> _Wat wordt gevraagd_
Herschrijf alles in het overzicht hieronder, vanaf de regel met "MY HOME HEROES" tot en met de regel met "The B2B Influencer", als een genummerde lijst zonder lege regels.
### Bronmateriaal ###
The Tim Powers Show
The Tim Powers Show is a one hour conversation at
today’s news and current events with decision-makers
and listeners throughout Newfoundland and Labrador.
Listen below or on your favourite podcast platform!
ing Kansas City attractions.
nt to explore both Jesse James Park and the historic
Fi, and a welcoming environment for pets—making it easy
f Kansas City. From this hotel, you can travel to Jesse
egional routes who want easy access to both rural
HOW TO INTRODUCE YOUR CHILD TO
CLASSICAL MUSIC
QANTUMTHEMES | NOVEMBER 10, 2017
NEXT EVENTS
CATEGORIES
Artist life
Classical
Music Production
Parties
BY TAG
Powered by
###
### Bronmateriaal ###
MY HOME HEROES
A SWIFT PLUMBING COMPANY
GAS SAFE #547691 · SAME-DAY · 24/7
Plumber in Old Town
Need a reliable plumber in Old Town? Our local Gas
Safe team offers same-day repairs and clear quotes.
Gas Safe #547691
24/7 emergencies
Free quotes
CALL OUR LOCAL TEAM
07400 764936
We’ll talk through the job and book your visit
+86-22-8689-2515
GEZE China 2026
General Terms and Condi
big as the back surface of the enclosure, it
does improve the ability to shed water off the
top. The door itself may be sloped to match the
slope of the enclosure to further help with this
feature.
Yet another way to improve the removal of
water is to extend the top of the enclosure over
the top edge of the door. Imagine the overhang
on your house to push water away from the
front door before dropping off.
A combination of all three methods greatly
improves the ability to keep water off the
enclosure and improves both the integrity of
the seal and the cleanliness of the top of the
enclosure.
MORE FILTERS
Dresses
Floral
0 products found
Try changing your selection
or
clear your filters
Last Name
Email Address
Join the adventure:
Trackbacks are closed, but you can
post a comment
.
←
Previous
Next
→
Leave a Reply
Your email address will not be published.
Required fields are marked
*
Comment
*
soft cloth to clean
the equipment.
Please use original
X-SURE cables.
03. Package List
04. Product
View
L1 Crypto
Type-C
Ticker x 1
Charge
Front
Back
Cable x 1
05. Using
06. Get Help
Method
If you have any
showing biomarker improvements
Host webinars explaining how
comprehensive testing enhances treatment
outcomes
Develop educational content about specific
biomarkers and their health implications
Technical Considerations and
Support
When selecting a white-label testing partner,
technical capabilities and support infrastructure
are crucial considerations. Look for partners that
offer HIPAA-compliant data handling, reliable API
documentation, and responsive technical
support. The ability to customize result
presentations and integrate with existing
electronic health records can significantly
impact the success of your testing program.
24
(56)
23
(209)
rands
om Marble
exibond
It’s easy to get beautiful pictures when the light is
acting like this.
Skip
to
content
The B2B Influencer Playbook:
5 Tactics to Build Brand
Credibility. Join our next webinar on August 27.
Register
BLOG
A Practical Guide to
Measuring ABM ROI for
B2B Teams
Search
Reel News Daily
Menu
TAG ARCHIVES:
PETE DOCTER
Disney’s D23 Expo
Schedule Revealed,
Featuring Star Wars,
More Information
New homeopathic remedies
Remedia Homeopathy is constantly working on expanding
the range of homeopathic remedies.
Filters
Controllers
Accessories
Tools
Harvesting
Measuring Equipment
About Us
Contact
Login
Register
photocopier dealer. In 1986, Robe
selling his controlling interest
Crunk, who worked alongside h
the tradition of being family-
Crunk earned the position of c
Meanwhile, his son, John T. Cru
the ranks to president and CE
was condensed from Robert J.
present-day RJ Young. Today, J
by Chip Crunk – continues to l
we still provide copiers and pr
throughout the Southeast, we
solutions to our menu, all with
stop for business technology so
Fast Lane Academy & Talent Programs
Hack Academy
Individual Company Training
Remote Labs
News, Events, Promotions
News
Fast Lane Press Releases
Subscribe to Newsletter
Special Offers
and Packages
###
> _Schriftelijk antwoord_
1. MY HOME HEROES
2. A SWIFT PLUMBING COMPANY
3. GAS SAFE #547691 · SAME-DAY · 24/7
4. Plumber in Old Town
5. Need a reliable plumber in Old Town? Our local Gas
6. Safe team offers same-day repairs and clear quotes.
7. Gas Safe #547691
8. 24/7 emergencies
9. Free quotes
10. CALL OUR LOCAL TEAM
11. 07400 764936
12. We’ll talk through the job and book your visit
13. +86-22-8689-2515
14. GEZE China 2026
15. General Terms and Condi
16. big as the back surface of the enclosure, it
17. does improve the ability to shed water off the
18. top. The door itself may be sloped to match the
19. slope of the enclosure to further help with this
20. feature.
21. Yet another way to improve the removal of
22. water is to extend the top of the enclosure over
23. the top edge of the door. Imagine the overhang
24. on your house to push water away from the
25. front door before dropping off.
26. A combination of all three methods greatly
27. improves the ability to keep water off the
28. enclosure and improves both the integrity of
29. the seal and the cleanliness of the top of the
30. enclosure.
31. MORE FILTERS
32. Dresses
33. Floral
34. 0 products found
35. Try changing your selection
36. or
37. clear your filters
38. Last Name
39. Email Address
40. Join the adventure:
41. Trackbacks are closed, but you can
42. post a comment
43. .
44. ←
45. Previous
46. Next
47. →
48. Leave a Reply
49. Your email address will not be published.
50. Required fields are marked
51. *
52. Comment
53. *
54. soft cloth to clean
55. the equipment.
56. Please use original
57. X-SURE cables.
58. 03. Package List
59. 04. Product
60. View
61. L1 Crypto
62. Type-C
63. Ticker x 1
64. Charge
65. Front
66. Back
67. Cable x 1
68. 05. Using
69. 06. Get Help
70. Method
71. If you have any
72. showing biomarker improvements
73. Host webinars explaining how
74. comprehensive testing enhances treatment
75. outcomes
76. Develop educational content about specific
77. biomarkers and their health implications
78. Technical Considerations and
79. Support
80. When selecting a white-label testing partner,
81. technical capabilities and support infrastructure
82. are crucial considerations. Look for partners that
83. offer HIPAA-compliant data handling, reliable API
84. documentation, and responsive technical
85. support. The ability to customize result
86. presentations and integrate with existing
87. electronic health records can significantly
88. impact the success of your testing program.
89. 24
90. (56)
91. 23
92. (209)
93. rands
94. om Marble
95. exibond
96. It’s easy to get beautiful pictures when the light is
97. acting like this.
98. Skip
99. to
100. content
101. The B2B Influencer Playbook:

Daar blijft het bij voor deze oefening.